Data for this task

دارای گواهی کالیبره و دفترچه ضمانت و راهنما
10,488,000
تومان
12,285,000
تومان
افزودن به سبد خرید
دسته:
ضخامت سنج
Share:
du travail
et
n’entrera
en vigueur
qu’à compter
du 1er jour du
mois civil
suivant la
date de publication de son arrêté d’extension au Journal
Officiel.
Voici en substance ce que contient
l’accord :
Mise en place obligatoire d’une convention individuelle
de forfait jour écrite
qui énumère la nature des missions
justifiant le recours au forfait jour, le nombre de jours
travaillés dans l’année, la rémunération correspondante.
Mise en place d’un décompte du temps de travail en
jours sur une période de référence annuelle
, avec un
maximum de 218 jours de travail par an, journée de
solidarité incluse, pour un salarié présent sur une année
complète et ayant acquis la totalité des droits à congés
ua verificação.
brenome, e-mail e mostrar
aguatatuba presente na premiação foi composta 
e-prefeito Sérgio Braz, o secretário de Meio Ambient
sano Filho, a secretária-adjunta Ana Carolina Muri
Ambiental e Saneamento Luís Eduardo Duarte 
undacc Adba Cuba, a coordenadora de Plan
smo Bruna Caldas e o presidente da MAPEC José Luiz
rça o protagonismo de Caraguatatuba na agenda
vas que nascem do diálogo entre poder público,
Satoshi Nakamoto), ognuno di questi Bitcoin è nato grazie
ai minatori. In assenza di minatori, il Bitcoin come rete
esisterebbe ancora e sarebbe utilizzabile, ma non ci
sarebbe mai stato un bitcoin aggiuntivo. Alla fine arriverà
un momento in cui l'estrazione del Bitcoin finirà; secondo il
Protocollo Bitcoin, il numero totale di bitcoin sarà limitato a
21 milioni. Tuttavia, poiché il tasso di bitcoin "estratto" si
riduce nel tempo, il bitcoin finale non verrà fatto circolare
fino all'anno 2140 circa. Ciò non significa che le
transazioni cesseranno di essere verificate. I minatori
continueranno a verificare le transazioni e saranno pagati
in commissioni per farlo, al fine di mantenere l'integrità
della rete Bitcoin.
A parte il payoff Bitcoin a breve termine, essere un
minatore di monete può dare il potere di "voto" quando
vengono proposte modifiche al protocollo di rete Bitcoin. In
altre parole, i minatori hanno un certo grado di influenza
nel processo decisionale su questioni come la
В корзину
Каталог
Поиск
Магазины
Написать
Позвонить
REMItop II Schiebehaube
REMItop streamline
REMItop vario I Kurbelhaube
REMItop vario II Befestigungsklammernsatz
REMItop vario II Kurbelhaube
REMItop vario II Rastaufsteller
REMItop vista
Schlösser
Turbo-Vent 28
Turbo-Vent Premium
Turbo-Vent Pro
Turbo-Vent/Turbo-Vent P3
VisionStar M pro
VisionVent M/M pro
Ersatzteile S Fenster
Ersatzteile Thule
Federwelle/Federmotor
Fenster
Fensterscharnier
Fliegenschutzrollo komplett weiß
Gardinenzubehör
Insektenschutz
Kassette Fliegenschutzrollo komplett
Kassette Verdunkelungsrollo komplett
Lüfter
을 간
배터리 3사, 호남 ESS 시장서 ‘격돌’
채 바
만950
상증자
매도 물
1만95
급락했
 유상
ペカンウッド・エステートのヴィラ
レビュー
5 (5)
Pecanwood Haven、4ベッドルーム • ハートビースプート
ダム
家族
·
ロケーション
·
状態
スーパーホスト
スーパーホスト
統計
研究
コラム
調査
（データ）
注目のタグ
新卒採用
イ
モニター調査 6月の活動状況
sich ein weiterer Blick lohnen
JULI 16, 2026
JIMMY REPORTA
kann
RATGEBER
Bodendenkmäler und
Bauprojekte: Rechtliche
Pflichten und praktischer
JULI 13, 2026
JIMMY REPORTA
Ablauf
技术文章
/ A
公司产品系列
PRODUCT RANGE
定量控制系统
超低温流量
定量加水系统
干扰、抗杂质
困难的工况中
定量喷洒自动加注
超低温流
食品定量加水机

Exercise objective
Transcribe the data above exactly as it reads.

Response
دارای گواهی کالیبره و دفترچه ضمانت و راهنما
10,488,000
تومان
12,285,000
تومان
افزودن به سبد خرید
دسته:
ضخامت سنج
Share:
du travail
et
n’entrera
en vigueur
qu’à compter
du 1er jour du
mois civil
suivant la
date de publication de son arrêté d’extension au Journal
Officiel.
Voici en substance ce que contient
l’accord :
Mise en place obligatoire d’une convention individuelle
de forfait jour écrite
qui énumère la nature des missions
justifiant le recours au forfait jour, le nombre de jours
travaillés dans l’année, la rémunération correspondante.
Mise en place d’un décompte du temps de travail en
jours sur une période de référence annuelle
, avec un
maximum de 218 jours de travail par an, journée de
solidarité incluse, pour un salarié présent sur une année
complète et ayant acquis la totalité des droits à congés
ua verificação.
brenome, e-mail e mostrar
aguatatuba presente na premiação foi composta 
e-prefeito Sérgio Braz, o secretário de Meio Ambient
sano Filho, a secretária-adjunta Ana Carolina Muri
Ambiental e Saneamento Luís Eduardo Duarte 
undacc Adba Cuba, a coordenadora de Plan
smo Bruna Caldas e o presidente da MAPEC José Luiz
rça o protagonismo de Caraguatatuba na agenda
vas que nascem do diálogo entre poder público,
Satoshi Nakamoto), ognuno di questi Bitcoin è nato grazie
ai minatori. In assenza di minatori, il Bitcoin come rete
esisterebbe ancora e sarebbe utilizzabile, ma non ci
sarebbe mai stato un bitcoin aggiuntivo. Alla fine arriverà
un momento in cui l'estrazione del Bitcoin finirà; secondo il
Protocollo Bitcoin, il numero totale di bitcoin sarà limitato a
21 milioni. Tuttavia, poiché il tasso di bitcoin "estratto" si
riduce nel tempo, il bitcoin finale non verrà fatto circolare
fino all'anno 2140 circa. Ciò non significa che le
transazioni cesseranno di essere verificate. I minatori
continueranno a verificare le transazioni e saranno pagati
in commissioni per farlo, al fine di mantenere l'integrità
della rete Bitcoin.
A parte il payoff Bitcoin a breve termine, essere un
minatore di monete può dare il potere di "voto" quando
vengono proposte modifiche al protocollo di rete Bitcoin. In
altre parole, i minatori hanno un certo grado di influenza
nel processo decisionale su questioni come la
В корзину
Каталог
Поиск
Магазины
Написать
Позвонить
REMItop II Schiebehaube
REMItop streamline
REMItop vario I Kurbelhaube
REMItop vario II Befestigungsklammernsatz
REMItop vario II Kurbelhaube
REMItop vario II Rastaufsteller
REMItop vista
Schlösser
Turbo-Vent 28
Turbo-Vent Premium
Turbo-Vent Pro
Turbo-Vent/Turbo-Vent P3
VisionStar M pro
VisionVent M/M pro
Ersatzteile S Fenster
Ersatzteile Thule
Federwelle/Federmotor
Fenster
Fensterscharnier
Fliegenschutzrollo komplett weiß
Gardinenzubehör
Insektenschutz
Kassette Fliegenschutzrollo komplett
Kassette Verdunkelungsrollo komplett
Lüfter
을 간
배터리 3사, 호남 ESS 시장서 ‘격돌’
채 바
만950
상증자
매도 물
1만95
급락했
 유상
ペカンウッド・エステートのヴィラ
レビュー
5 (5)
Pecanwood Haven、4ベッドルーム • ハートビースプート
ダム
家族
·
ロケーション
·
状態
スーパーホスト
スーパーホスト
統計
研究
コラム
調査
（データ）
注目のタグ
新卒採用
イ
モニター調査 6月の活動状況
sich ein weiterer Blick lohnen
JULI 16, 2026
JIMMY REPORTA
kann
RATGEBER
Bodendenkmäler und
Bauprojekte: Rechtliche
Pflichten und praktischer
JULI 13, 2026
JIMMY REPORTA
Ablauf
技术文章
/ A
公司产品系列
PRODUCT RANGE
定量控制系统
超低温流量
定量加水系统
干扰、抗杂质
困难的工况中
定量喷洒自动加注
超低温流
食品定量加水机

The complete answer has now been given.